Opinião

As ramificações de uma tragédia anunciada

Enchentes no RS mostram que, quando o meio ambiente é negligenciado e o lucro é a prioridade, todos pagam o preço

Brasil de Fato | São Paulo (SP) |
Trecho da BR-386 totalmente destruído pela força das águas do Rio Taquari, em Lageado (RS) - AFP

Por mais que muita gente não acredite, a previsão do tempo frequentemente acerta e vale a pena ficar de olho. No final de abril, o Instituto Nacional de Meteorologia (Inmet) e a MetSul Meteorologia divulgaram previsões de altos volumes de chuva e até alertas de risco de enchentes no Rio Grande do Sul. Efetivamente, no Vale do Taquari, os estragos começaram já na madrugada do dia 29 de abril, quando as precipitações atingiram 200 milímetros e duas mortes foram registradas.

Conforme o governador, "estamos vivendo um momento muito crítico. Em setembro do ano passado, tivemos uma enxurrada muito severa, mas o tempo abriu em seguida, o que nos deu condições de entrar em campo mais rapidamente. Neste momento, temos muitas dificuldades operacionais para fazer os resgates". De lá para cá, as águas tomaram a capital do estado, Porto Alegre, e diversos outros municípios.

É bastante curioso que ele reconheça que houve um momento crítico há apenas 8 meses e, de lá para cá, não tenha feito algo para evitar novas ocorrências. Pelo contrário, o governo do estado ativamente ignorou um relatório feito pela Assembleia Legislativa, pedindo medidas como maior investimento nas áreas de prevenção, na área da defesa civil e uma legislação mais rígida com a questão da preservação ambiental, por exemplo.

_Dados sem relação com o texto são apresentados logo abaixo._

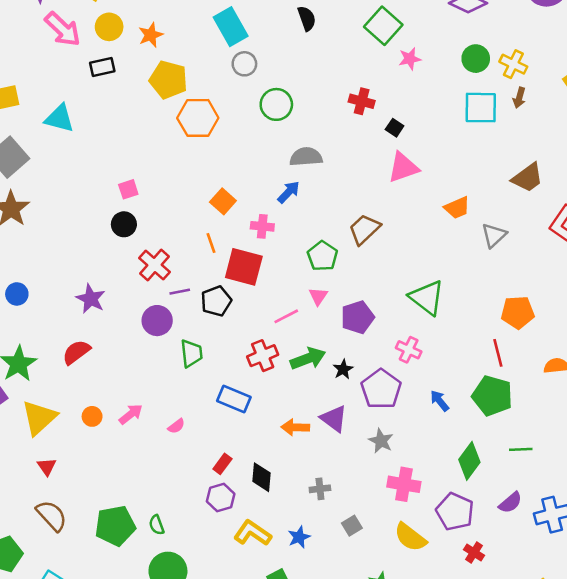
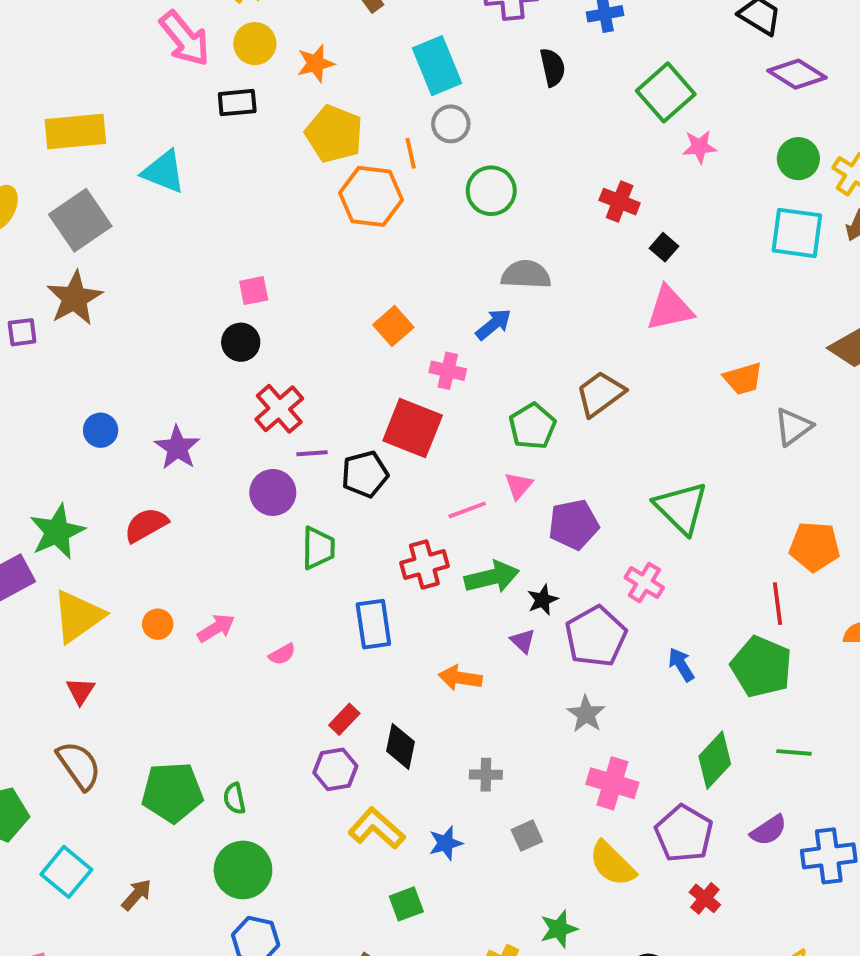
orange line: (211, 243) -> (411, 153), moved
blue circle: (17, 294) -> (101, 430), moved
blue rectangle: (234, 399) -> (373, 624), turned 52
purple triangle: (334, 419) -> (523, 641), moved, size x0.6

Além disso, em 2019, Eduardo Leite limou ou alterou 480 pontos da lei ambiental do estado, atropelando o Código Ambiental do Rio Grande do Sul. À época, Luciana Genro (Psol) disse que o RS estava "na contramão de uma onda mundial, que é de valorização e de preocupação com a causa ambiental", acrescentando que a aprovação do projeto seria "uma irresponsabilidade que terá um preço elevado".

Para Leite, o que está ocorrendo agora é apenas uma tragédia climática e considera "injusto culpar a legislação local" por uma enchente em mais de 400 municípios, com mais de 100 fatalidades e mais de 1 milhão de gaúchos afetados, sendo 230 mil desabrigados até o fechamento deste texto.

Aparentemente, este é sim o momento de politizar, apontar e culpar os responsáveis por tudo o que está acontecendo no Rio Grande do Sul. Afinal, a tragédia foi anunciada e até vai além de ações internas do governo, pois envolve todo o sistema político-econômico que impera no país. Quando o meio ambiente é negligenciado e o lucro é a principal prioridade de governos, empresas e até das pessoas, todo mundo paga o preço.

Neste meio tempo, vale reforçar as ações positivas que dão um alívio, mesmo que pequeno, em situações desesperadoras. O Movimento dos Atingidos por Barragens (MAB), o Movimento dos Trabalhadores Sem Teto (MTST) e o Levante Popular da Juventude iniciaram prontamente a distribuição de marmitas a atingidos pelas enchentes por meio das cozinhas solidárias.

Até o governo federal tem se manifestado, com o presidente Lula (PT) afirmando que vai destacar todos os esforços necessários para reconstrução do RS, antecipando pagamento de benefícios e facilitando crédito para injetar R$ 50 bilhões no RS, anunciando novas obras do Programa de Aceleração do Crescimento (PAC) com R$ 1,7 bilhão para a prevenção de desastres, dentre outros movimentos que indicam atenção e presença.

As redes sociais se dividem entre notícias falsas, pedidos de resgate e depoimentos tristescampanhas para doação, enaltecimento de instituições como os Correios e o movimentos populares como o MST, momentos de alívio coletivo e informações desencontradas.

Mais uma vez, é em situações assim que a relevância e a importância do jornalismo de qualidade, que vai além da mídia hegemônica, são reforçadas. É importante criticar. É importante denunciar. É importante recomendar como ajudar. É importante estar presente e não deixar tragédias serem esquecidas e os responsáveis passarem impunes. Este é nosso papel.